China is preparing to launch three astronauts into space, as part of efforts to become the third country to have a permanent base orbiting the Earth. The astronauts, including China's first female in space, will live and work on a space station for more than a week.
Workers at the Jiuquan Satellite Launch Center in China's western Gansu province put the finishing touches on the Shenzhou-9 manned spacecraft, which is due to launch Saturday.
The program's spokeswoman, Wu Ping, told reporters Friday the rocket is being fueled as one final step before the launch.
She said rehearsals of the Shenzhou-9's main systems have been completed, the crew is in good condition and all preparations have been made. The spokeswoman explained that the Shenzhou-9 will separate from its rocket and automatically dock with Tiangong-1, a space module that is orbiting more than 300 kilometers above the earth.

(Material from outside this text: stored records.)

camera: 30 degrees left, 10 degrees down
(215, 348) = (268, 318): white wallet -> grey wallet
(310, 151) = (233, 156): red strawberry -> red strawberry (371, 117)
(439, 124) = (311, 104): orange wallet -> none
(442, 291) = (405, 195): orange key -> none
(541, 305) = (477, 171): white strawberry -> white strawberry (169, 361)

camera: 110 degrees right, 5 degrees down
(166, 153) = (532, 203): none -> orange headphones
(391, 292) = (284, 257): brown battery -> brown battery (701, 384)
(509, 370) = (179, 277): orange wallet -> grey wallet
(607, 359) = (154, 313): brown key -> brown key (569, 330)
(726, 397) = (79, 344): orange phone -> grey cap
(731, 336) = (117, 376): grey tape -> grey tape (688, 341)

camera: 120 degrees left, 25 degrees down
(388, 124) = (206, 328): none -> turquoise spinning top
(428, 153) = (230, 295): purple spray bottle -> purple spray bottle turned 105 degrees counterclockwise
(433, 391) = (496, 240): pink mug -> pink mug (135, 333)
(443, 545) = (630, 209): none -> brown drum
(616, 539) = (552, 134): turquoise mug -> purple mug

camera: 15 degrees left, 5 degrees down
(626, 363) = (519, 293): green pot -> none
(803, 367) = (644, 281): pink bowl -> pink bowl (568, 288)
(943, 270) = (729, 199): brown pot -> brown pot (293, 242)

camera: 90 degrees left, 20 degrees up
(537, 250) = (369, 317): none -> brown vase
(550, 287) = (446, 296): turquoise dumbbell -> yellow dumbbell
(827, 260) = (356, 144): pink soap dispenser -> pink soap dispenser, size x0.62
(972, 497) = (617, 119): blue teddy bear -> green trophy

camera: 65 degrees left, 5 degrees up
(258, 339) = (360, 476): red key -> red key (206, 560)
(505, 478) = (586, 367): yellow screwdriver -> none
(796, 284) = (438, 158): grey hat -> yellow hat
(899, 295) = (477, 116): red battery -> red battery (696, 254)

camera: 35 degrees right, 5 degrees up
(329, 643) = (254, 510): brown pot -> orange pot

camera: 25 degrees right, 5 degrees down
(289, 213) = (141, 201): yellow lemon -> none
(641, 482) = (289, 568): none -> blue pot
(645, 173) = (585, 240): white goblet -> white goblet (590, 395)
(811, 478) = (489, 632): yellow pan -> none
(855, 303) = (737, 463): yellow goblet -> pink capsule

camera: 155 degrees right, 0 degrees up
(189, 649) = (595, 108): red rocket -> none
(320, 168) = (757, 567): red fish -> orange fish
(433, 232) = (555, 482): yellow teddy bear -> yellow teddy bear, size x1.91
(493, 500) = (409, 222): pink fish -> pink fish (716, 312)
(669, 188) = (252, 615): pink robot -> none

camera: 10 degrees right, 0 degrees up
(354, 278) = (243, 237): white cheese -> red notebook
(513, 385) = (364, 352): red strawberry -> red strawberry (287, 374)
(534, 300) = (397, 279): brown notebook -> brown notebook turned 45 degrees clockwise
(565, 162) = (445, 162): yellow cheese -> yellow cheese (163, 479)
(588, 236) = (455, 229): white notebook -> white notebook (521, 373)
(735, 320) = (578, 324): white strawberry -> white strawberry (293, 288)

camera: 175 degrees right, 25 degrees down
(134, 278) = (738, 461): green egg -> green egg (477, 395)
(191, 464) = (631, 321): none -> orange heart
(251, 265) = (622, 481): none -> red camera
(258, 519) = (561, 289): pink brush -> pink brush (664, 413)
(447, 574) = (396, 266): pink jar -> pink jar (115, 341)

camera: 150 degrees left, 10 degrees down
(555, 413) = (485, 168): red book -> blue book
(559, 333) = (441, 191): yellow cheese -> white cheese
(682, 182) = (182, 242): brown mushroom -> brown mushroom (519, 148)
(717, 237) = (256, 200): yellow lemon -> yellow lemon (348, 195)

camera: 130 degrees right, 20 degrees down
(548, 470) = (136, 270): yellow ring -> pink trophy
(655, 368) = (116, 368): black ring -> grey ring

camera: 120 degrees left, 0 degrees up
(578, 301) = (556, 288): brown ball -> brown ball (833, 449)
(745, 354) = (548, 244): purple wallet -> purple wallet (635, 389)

She said when the two vehicles connect, the astronauts will enter the experimental Tiangong-1 vehicle and live there for nearly two weeks to carry out scientific and technological experiments. The crew also will work to dock the vessels manually.
The crew includes veteran astronaut Jing Haipeng, who will be the mission's commander, and Liu Wang. The astronaut receiving the most attention, though, is Liu Yang, an air force pilot who expressed gratitude for being the first Chinese woman astronaut. Liu also thanked the People's Liberation Army for supporting China's space exploration business. She added that the country will work together to gain more pride for China.
Program spokeswoman Wu Ping called Liu's participation a landmark event. She said having a Chinese female astronaut fly for the first time represents not only a technical breakthrough, but is also very socially significant in China, where boys are traditionally valued above girls.
This is a big week for Chinese explorers. China's manned deep-sea submersible, the Jiaolong, has finished the first in a series of six dives aimed at reaching the country's deepest-ever manned dive of 7,000 meters. The first dive surpassed 6,000 meters in the Mariana Trench, one of the deepest places on the earth.